# START OF SOURCE RECORDS

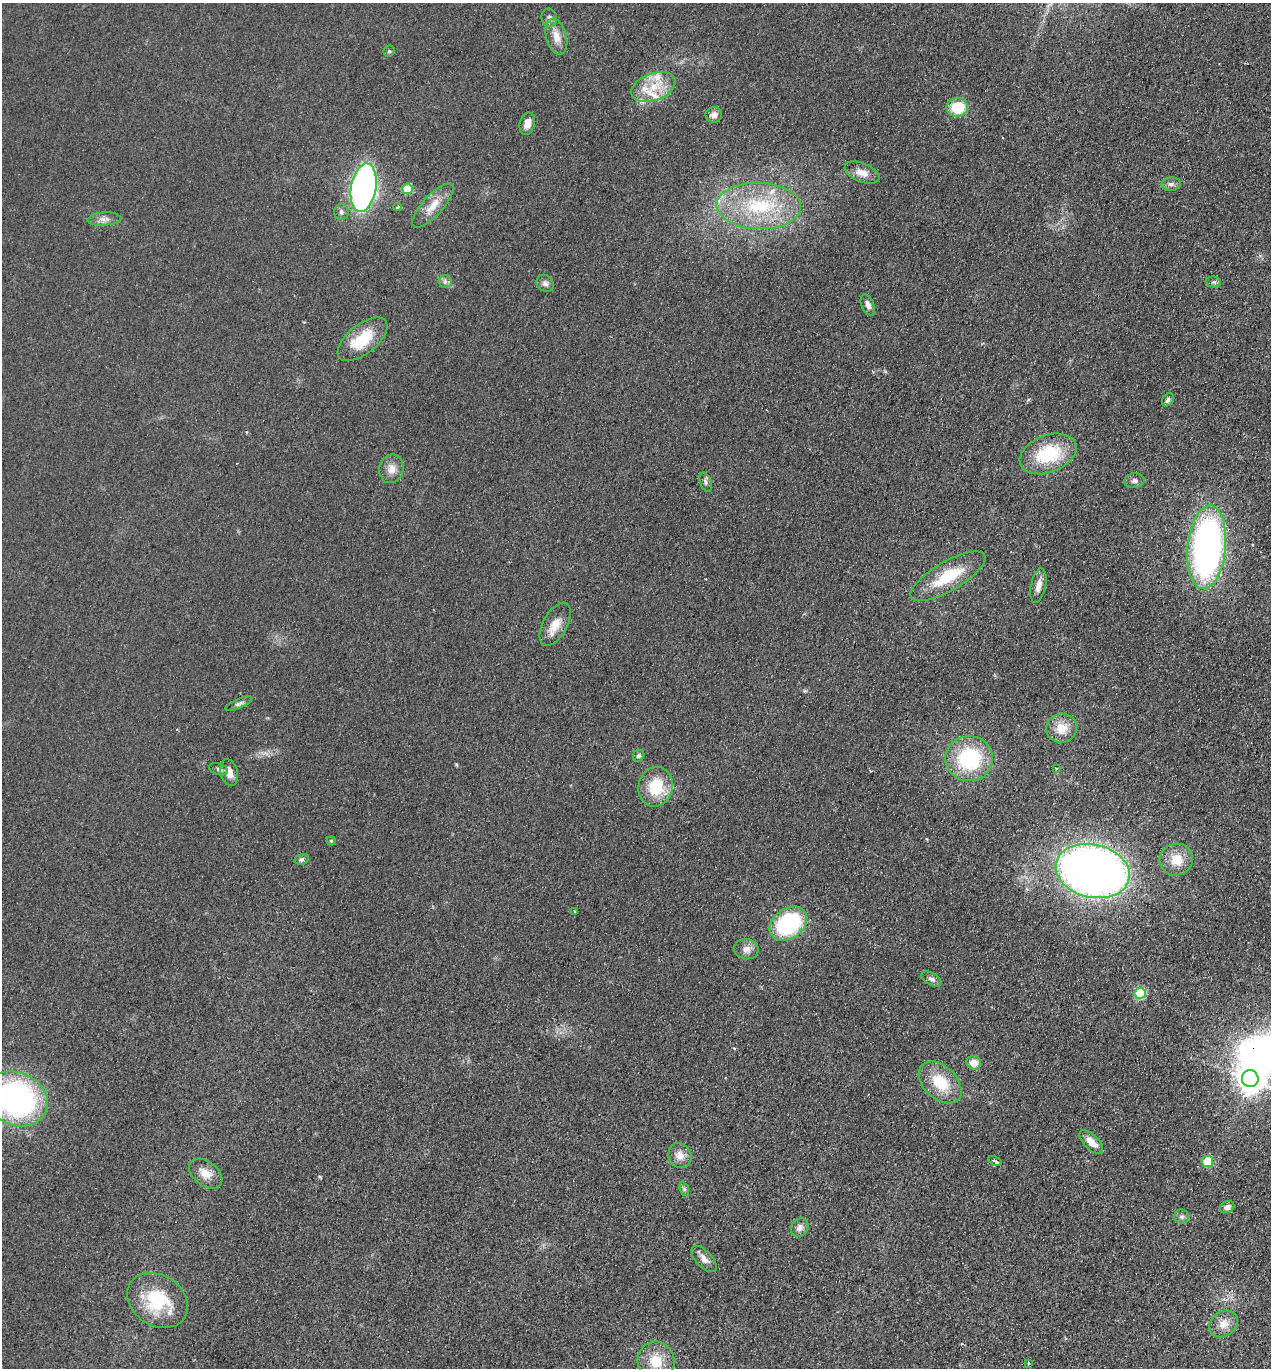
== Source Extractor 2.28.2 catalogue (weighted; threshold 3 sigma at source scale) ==
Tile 6 of 4 x 4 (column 2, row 2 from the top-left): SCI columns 1459-2727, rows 2757-4122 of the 5585 x 5513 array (HDU 1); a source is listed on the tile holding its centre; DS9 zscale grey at full resolution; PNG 1273 x 1370 px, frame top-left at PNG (2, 3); each listed source drawn as its Kron ellipse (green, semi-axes under 4 px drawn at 4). Shown black and unused: <1% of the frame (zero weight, under 2 of 3 exposures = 3% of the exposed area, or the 3 px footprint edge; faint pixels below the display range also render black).
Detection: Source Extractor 2.28.2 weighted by HDU 2 'WHT'; one run over the whole footprint, this tile lists its part. Background 0.0489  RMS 0.0093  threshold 0.0417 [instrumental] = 3 sigma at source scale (4.5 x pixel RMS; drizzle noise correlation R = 1.50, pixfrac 1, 0.05/0.05 arcsec/px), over >= 5 px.
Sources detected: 73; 1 inside a brighter object's white glare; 3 cosmic-ray / hot-pixel residue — neither listed nor drawn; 4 inside a brighter listed object's ellipse — not listed separately; the other 65 listed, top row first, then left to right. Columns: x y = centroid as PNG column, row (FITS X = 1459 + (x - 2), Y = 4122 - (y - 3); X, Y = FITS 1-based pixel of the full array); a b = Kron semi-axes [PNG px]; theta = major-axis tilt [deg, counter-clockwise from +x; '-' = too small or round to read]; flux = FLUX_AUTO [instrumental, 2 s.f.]
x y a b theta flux
549 18 9 7 -76 3.2
556 37 18 10 -75 11
389 51 6 5 - 1.7
653 87 23 13 20 23
957 107 11 9 8 29
714 115 8 7 - 4.9
527 124 11 7 76 8.5
862 173 18 9 -22 9.7
1171 184 9 6 3 3.4
364 188 24 12 80 320
407 189 5 5 - 29
433 205 28 10 48 14
759 206 42 23 -2 68
398 207 4 3 - 1.2
341 212 8 7 - 3
104 219 17 6 4 5
445 281 6 6 - 2.7
1214 282 7 5 -11 2.1
545 283 9 7 -47 3.3
868 305 11 6 -67 4.1
362 339 29 14 39 34
1168 400 7 5 54 2.3
1048 454 29 18 21 52
391 469 14 12 78 8.8
1134 481 10 7 7 3.5
706 482 10 5 -70 2.6
1207 547 42 19 84 350
948 576 42 14 30 40
1038 586 17 7 78 7.1
555 624 24 12 61 14
239 704 14 5 22 3
1061 728 15 14 - 16
639 756 6 5 - 1.9
969 759 24 22 -3 73
1057 768 3 2 - 1.3
218 769 9 5 -19 2.3
229 772 13 8 -77 9.2
656 787 20 17 77 35
331 841 4 4 - 1.3
302 859 7 5 15 2.3
1176 860 17 15 21 18
1093 871 37 26 -14 810
574 911 3 2 - 0.96
788 924 20 15 37 100
746 949 12 10 -10 6.6
932 979 11 6 -31 3.5
1140 993 5 5 - 69
974 1063 7 7 - 10
1250 1079 8 8 - 1000
940 1082 25 16 -43 31
16 1099 33 26 -24 240
1091 1142 15 7 -45 9.2
680 1155 13 11 -66 8
995 1161 7 3 -27 5.2
1208 1161 5 5 - 29
206 1174 19 12 -37 12
684 1189 7 4 -72 1.8
1227 1207 7 6 - 3.7
1181 1216 7 7 - 2.6
800 1228 10 8 51 4.9
704 1259 16 8 -46 6.4
157 1300 32 25 -34 54
1223 1324 15 12 37 10
656 1361 20 18 -73 24
1028 1363 3 3 - 2.4
Isophote crosses this tile's border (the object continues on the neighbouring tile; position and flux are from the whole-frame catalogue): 1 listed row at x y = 16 1099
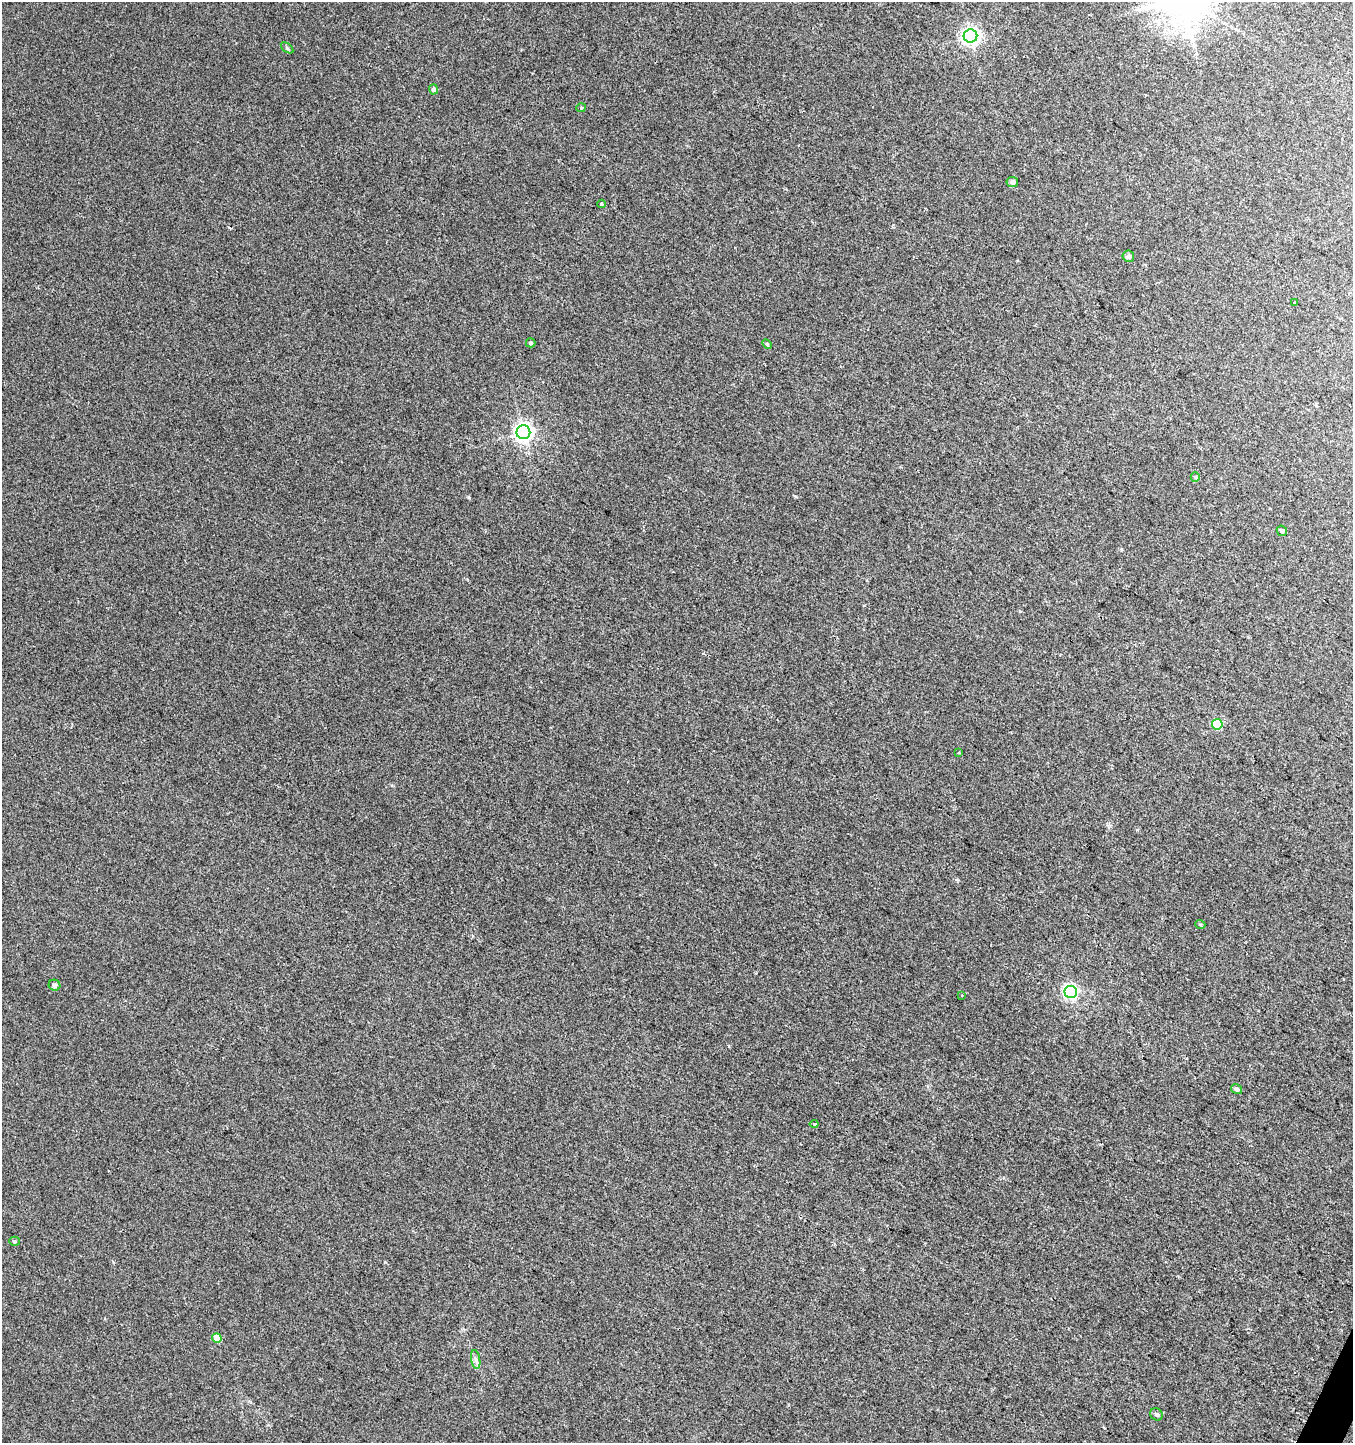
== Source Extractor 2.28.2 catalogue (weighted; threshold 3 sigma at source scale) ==
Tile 6 of 4 x 4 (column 2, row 2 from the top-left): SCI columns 1616-2966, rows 2884-4324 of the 5867 x 5772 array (HDU 1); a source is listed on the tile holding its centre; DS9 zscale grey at full resolution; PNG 1355 x 1445 px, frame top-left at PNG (2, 2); each listed source drawn as its Kron ellipse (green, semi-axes under 4 px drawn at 4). Shown black and unused: <1% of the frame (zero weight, under 2 of 3 exposures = <1% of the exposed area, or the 3 px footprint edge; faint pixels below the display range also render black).
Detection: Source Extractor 2.28.2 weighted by HDU 2 'WHT'; one run over the whole footprint, this tile lists its part. Background 0.00459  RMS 0.0059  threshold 0.0265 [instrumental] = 3 sigma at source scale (4.5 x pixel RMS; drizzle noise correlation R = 1.50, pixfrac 1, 0.0396/0.0396 arcsec/px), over >= 5 px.
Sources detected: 27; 2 cosmic-ray / hot-pixel residue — neither listed nor drawn; the other 25 listed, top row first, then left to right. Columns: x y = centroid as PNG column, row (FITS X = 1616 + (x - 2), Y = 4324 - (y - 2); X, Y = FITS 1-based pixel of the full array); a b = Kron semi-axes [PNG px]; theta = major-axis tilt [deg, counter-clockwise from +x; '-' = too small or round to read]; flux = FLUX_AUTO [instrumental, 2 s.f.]
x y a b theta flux
970 36 7 6 - 230
287 48 7 3 -37 0.78
434 89 5 4 - 1.8
581 108 5 4 - 0.65
1012 182 6 5 - 3
601 204 4 3 - 0.5
1128 256 6 6 - 1.9
1295 302 3 3 - 3.8
531 343 5 4 - 1.1
767 344 6 3 -45 0.71
523 432 7 7 - 290
1195 477 5 4 - 0.78
1282 531 5 5 - 1.7
1217 724 5 5 - 26
959 753 4 2 - 0.52
1200 924 5 3 - 0.52
55 985 6 5 - 2
1071 992 6 6 - 140
961 995 3 3 - 1.3
1236 1089 6 5 - 2.2
814 1124 4 3 - 1.4
15 1241 5 4 - 0.78
217 1338 5 4 - 8.6
476 1359 9 4 -80 1.8
1156 1414 6 5 - 1.3
Unlisted compact peaks at least as high as the median listed source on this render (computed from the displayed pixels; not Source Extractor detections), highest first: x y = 468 497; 385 1262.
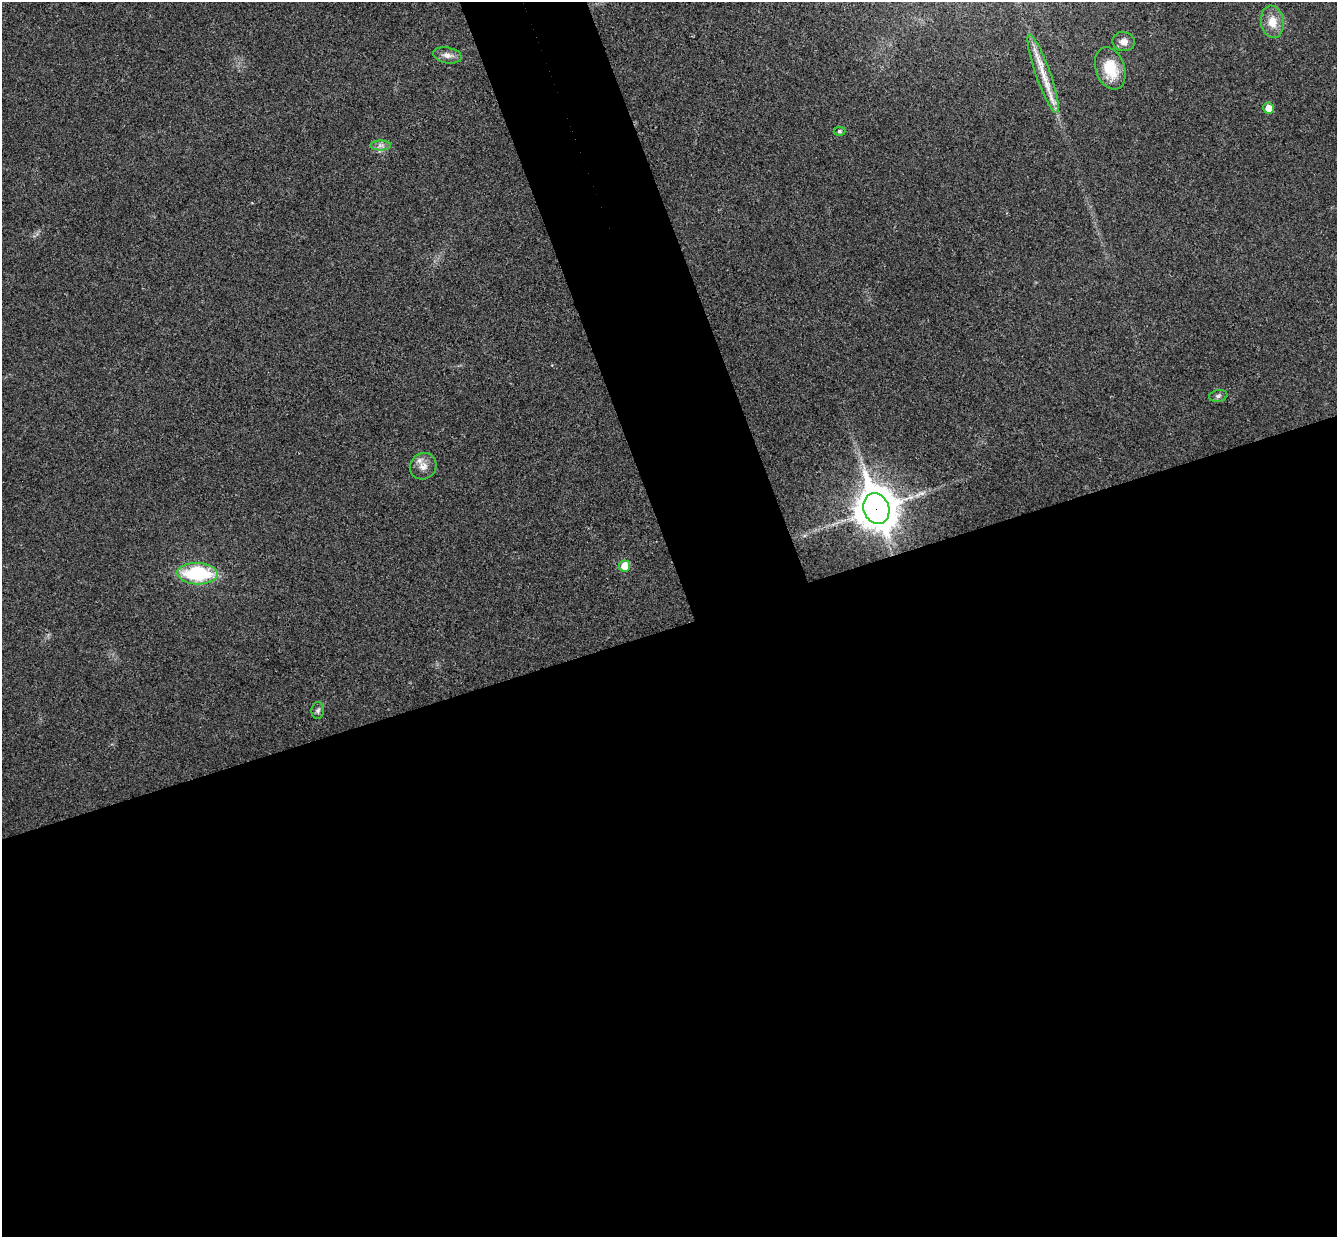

# END OF SOURCE RECORDS

Copy all the entries, changing every "Source Extractor" to "SExtractor" and keeping everything else unchanged. Leave the pictures out of your copy.

COMPLETED TASK:
== SExtractor 2.28.2 catalogue (weighted; threshold 3 sigma at source scale) ==
Tile 6 of 4 x 4 (column 2, row 2 from the top-left): SCI columns 1459-2727, rows 2757-4122 of the 5585 x 5513 array (HDU 1); a source is listed on the tile holding its centre; DS9 zscale grey at full resolution; PNG 1273 x 1370 px, frame top-left at PNG (2, 3); each listed source drawn as its Kron ellipse (green, semi-axes under 4 px drawn at 4). Shown black and unused: <1% of the frame (zero weight, under 2 of 3 exposures = 3% of the exposed area, or the 3 px footprint edge; faint pixels below the display range also render black).
Detection: SExtractor 2.28.2 weighted by HDU 2 'WHT'; one run over the whole footprint, this tile lists its part. Background 0.0489  RMS 0.0093  threshold 0.0417 [instrumental] = 3 sigma at source scale (4.5 x pixel RMS; drizzle noise correlation R = 1.50, pixfrac 1, 0.05/0.05 arcsec/px), over >= 5 px.
Sources detected: 73; 1 inside a brighter object's white glare; 3 cosmic-ray / hot-pixel residue — neither listed nor drawn; 4 inside a brighter listed object's ellipse — not listed separately; the other 65 listed, top row first, then left to right. Columns: x y = centroid as PNG column, row (FITS X = 1459 + (x - 2), Y = 4122 - (y - 3); X, Y = FITS 1-based pixel of the full array); a b = Kron semi-axes [PNG px]; theta = major-axis tilt [deg, counter-clockwise from +x; '-' = too small or round to read]; flux = FLUX_AUTO [instrumental, 2 s.f.]
x y a b theta flux
549 18 9 7 -76 3.2
556 37 18 10 -75 11
389 51 6 5 - 1.7
653 87 23 13 20 23
957 107 11 9 8 29
714 115 8 7 - 4.9
527 124 11 7 76 8.5
862 173 18 9 -22 9.7
1171 184 9 6 3 3.4
364 188 24 12 80 320
407 189 5 5 - 29
433 205 28 10 48 14
759 206 42 23 -2 68
398 207 4 3 - 1.2
341 212 8 7 - 3
104 219 17 6 4 5
445 281 6 6 - 2.7
1214 282 7 5 -11 2.1
545 283 9 7 -47 3.3
868 305 11 6 -67 4.1
362 339 29 14 39 34
1168 400 7 5 54 2.3
1048 454 29 18 21 52
391 469 14 12 78 8.8
1134 481 10 7 7 3.5
706 482 10 5 -70 2.6
1207 547 42 19 84 350
948 576 42 14 30 40
1038 586 17 7 78 7.1
555 624 24 12 61 14
239 704 14 5 22 3
1061 728 15 14 - 16
639 756 6 5 - 1.9
969 759 24 22 -3 73
1057 768 3 2 - 1.3
218 769 9 5 -19 2.3
229 772 13 8 -77 9.2
656 787 20 17 77 35
331 841 4 4 - 1.3
302 859 7 5 15 2.3
1176 860 17 15 21 18
1093 871 37 26 -14 810
574 911 3 2 - 0.96
788 924 20 15 37 100
746 949 12 10 -10 6.6
932 979 11 6 -31 3.5
1140 993 5 5 - 69
974 1063 7 7 - 10
1250 1079 8 8 - 1000
940 1082 25 16 -43 31
16 1099 33 26 -24 240
1091 1142 15 7 -45 9.2
680 1155 13 11 -66 8
995 1161 7 3 -27 5.2
1208 1161 5 5 - 29
206 1174 19 12 -37 12
684 1189 7 4 -72 1.8
1227 1207 7 6 - 3.7
1181 1216 7 7 - 2.6
800 1228 10 8 51 4.9
704 1259 16 8 -46 6.4
157 1300 32 25 -34 54
1223 1324 15 12 37 10
656 1361 20 18 -73 24
1028 1363 3 3 - 2.4
Isophote crosses this tile's border (the object continues on the neighbouring tile; position and flux are from the whole-frame catalogue): 1 listed row at x y = 16 1099
== SExtractor 2.28.2 catalogue (weighted; threshold 3 sigma at source scale) ==
Tile 6 of 4 x 4 (column 2, row 2 from the top-left): SCI columns 1616-2966, rows 2884-4324 of the 5867 x 5772 array (HDU 1); a source is listed on the tile holding its centre; DS9 zscale grey at full resolution; PNG 1355 x 1445 px, frame top-left at PNG (2, 2); each listed source drawn as its Kron ellipse (green, semi-axes under 4 px drawn at 4). Shown black and unused: <1% of the frame (zero weight, under 2 of 3 exposures = <1% of the exposed area, or the 3 px footprint edge; faint pixels below the display range also render black).
Detection: SExtractor 2.28.2 weighted by HDU 2 'WHT'; one run over the whole footprint, this tile lists its part. Background 0.00459  RMS 0.0059  threshold 0.0265 [instrumental] = 3 sigma at source scale (4.5 x pixel RMS; drizzle noise correlation R = 1.50, pixfrac 1, 0.0396/0.0396 arcsec/px), over >= 5 px.
Sources detected: 27; 2 cosmic-ray / hot-pixel residue — neither listed nor drawn; the other 25 listed, top row first, then left to right. Columns: x y = centroid as PNG column, row (FITS X = 1616 + (x - 2), Y = 4324 - (y - 2); X, Y = FITS 1-based pixel of the full array); a b = Kron semi-axes [PNG px]; theta = major-axis tilt [deg, counter-clockwise from +x; '-' = too small or round to read]; flux = FLUX_AUTO [instrumental, 2 s.f.]
x y a b theta flux
970 36 7 6 - 230
287 48 7 3 -37 0.78
434 89 5 4 - 1.8
581 108 5 4 - 0.65
1012 182 6 5 - 3
601 204 4 3 - 0.5
1128 256 6 6 - 1.9
1295 302 3 3 - 3.8
531 343 5 4 - 1.1
767 344 6 3 -45 0.71
523 432 7 7 - 290
1195 477 5 4 - 0.78
1282 531 5 5 - 1.7
1217 724 5 5 - 26
959 753 4 2 - 0.52
1200 924 5 3 - 0.52
55 985 6 5 - 2
1071 992 6 6 - 140
961 995 3 3 - 1.3
1236 1089 6 5 - 2.2
814 1124 4 3 - 1.4
15 1241 5 4 - 0.78
217 1338 5 4 - 8.6
476 1359 9 4 -80 1.8
1156 1414 6 5 - 1.3
Unlisted compact peaks at least as high as the median listed source on this render (computed from the displayed pixels; not SExtractor detections), highest first: x y = 468 497; 385 1262.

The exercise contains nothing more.